State ex rel. Hanrahan v. Zupnik

64 Ohio Law. Abs. 463 | Oh. Ct. Com. Pl., Cuyahoga | 1952

OPINION

By HOOVER, J.

These are four mandamus cases. Each is a group action to enforce pensions. Two cases involve police pensions. Two *465eases involve firemen’s pensions. In each case, the respondents are the particular pensions fund’s trustees, its custodian and the City of Cleveland. The facts are all agreed. Only questions of law are presented. Firemen’s pensions are governed by §4600 GC, et seq. Police pensions are governed by §4616 GC, et seq.

One of the police cases and one of the firemen’s cases involves pensioners who were qualified and placed on the respective pension payrolls prior to May 26, 1937. The other police case and the other firemen’s case involves pensioners who were qualified and placed on the respective pension payrolls after May 26, 1937.

May 26, 1937 is an important date because it was the effective date of the so-called “vested rights” statutes (§4612-1 GC as to firemen pensions and §4628-1 GC as to police pensions). The rights of those who became pensioners before that date and the rights of those who became pensioners after that date are governed by slightly different principles. Two classes of pensioners were created by those statutes. State, ex rel. Cunst v. Trustee et al, 150 Oh St 377, 379. These two groups will be referred to as the “before vested right statute group” and the “after vested right statute group.”

Due to lack of funds, there were certain months in between the years 1940 to 1946 when no payments or only partial payments were made to police pensioners; and certain months in between the years 1945 to 1946 when no payments or only partial payments were made to firemen pensioners. However, during those years the pension trustees of each fund did distribute to pensioners all the money that was in the fund. At the time these actions were brought in 1949, due to replenishment there were on hand in the respective pension funds sufficient money to pay these so-called past delinquencies as well as all other presently due obligations.

Defendants say that during each so-called delinquent year every step required by law to be taken to raise money to pay pensions was taken; that all money raised was wholly distributed during each such year; and that whenever the trustees in any one year have distributed all the money on hand during that year, their obligation to the pensioner for that year is forever discharged even though the distribution was not sufficient to pay him the full amount of his pension for that year. The relators deny any such automatic chopping-off of their rights at the end of. each calendar year. Relators say that these pensioners have a vested right to a definite amount, that the inability of the fund in any one year fully to pay that amount does not destroy the obligation and that *466the delinquencies must be paid at any later time when sufficient money is available to pay them.

To the defendants, a pension is a matter of each calendar year being a separate little compartment of business unto itself. To the relators, each year cannot hide behind its own little sort of corporate entity; it is a matter of one, continuing single business being responsible for its obligations whether they were incurred this year or last year or the year before.

Records excerpted from a collection:
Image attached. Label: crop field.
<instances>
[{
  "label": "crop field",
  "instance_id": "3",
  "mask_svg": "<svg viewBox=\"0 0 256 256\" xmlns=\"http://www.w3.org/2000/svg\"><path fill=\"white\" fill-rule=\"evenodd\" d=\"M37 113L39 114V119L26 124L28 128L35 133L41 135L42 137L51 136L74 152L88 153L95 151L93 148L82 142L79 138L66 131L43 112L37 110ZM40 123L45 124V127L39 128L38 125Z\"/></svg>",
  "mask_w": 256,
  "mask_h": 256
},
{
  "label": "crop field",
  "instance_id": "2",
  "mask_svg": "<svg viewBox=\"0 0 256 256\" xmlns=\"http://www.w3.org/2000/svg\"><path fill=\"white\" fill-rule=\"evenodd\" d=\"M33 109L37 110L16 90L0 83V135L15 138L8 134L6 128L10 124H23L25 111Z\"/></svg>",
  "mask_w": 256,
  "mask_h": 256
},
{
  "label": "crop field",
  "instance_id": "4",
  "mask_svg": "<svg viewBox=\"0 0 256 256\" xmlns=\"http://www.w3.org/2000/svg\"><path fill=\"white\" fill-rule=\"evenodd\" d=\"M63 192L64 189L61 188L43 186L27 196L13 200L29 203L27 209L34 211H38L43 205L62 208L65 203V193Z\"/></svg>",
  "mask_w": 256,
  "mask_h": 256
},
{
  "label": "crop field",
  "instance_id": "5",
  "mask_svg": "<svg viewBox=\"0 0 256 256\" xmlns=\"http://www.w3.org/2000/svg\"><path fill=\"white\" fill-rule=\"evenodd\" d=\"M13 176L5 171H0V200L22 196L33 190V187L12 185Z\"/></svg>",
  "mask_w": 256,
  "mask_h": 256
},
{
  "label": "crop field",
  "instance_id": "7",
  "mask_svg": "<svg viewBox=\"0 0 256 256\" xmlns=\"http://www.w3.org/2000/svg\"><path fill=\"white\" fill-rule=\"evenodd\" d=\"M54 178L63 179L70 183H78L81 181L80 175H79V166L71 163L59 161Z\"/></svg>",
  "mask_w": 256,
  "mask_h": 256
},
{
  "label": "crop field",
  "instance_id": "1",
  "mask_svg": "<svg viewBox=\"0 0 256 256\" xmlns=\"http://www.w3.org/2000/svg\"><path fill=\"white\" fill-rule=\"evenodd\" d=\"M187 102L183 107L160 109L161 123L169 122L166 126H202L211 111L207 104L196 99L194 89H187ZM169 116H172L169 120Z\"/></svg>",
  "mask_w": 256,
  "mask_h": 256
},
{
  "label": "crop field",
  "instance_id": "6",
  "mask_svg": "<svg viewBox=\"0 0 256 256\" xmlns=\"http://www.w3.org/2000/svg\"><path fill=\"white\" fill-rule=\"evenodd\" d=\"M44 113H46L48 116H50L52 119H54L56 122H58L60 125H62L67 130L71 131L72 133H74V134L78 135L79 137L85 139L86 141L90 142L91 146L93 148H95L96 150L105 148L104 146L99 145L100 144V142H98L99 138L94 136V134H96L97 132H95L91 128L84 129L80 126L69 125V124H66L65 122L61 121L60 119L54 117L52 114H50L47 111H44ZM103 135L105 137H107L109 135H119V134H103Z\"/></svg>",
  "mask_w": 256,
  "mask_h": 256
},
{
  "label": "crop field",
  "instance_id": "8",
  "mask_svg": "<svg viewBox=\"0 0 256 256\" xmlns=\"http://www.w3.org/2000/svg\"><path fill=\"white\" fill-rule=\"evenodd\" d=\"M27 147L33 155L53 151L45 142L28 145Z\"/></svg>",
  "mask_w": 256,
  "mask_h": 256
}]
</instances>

◆ WORK TO DO
Transcribe the part of the pension court opinion starting with "Defendants say that" and going on through "to pay them.".

◆ REPLY TO THE EXERCISE
Defendants say that during each so-called delinquent year every step required by law to be taken to raise money to pay pensions was taken; that all money raised was wholly distributed during each such year; and that whenever the trustees in any one year have distributed all the money on hand during that year, their obligation to the pensioner for that year is forever discharged even though the distribution was not sufficient to pay him the full amount of his pension for that year. The relators deny any such automatic chopping-off of their rights at the end of. each calendar year. Relators say that these pensioners have a vested right to a definite amount, that the inability of the fund in any one year fully to pay that amount does not destroy the obligation and that *466the delinquencies must be paid at any later time when sufficient money is available to pay them.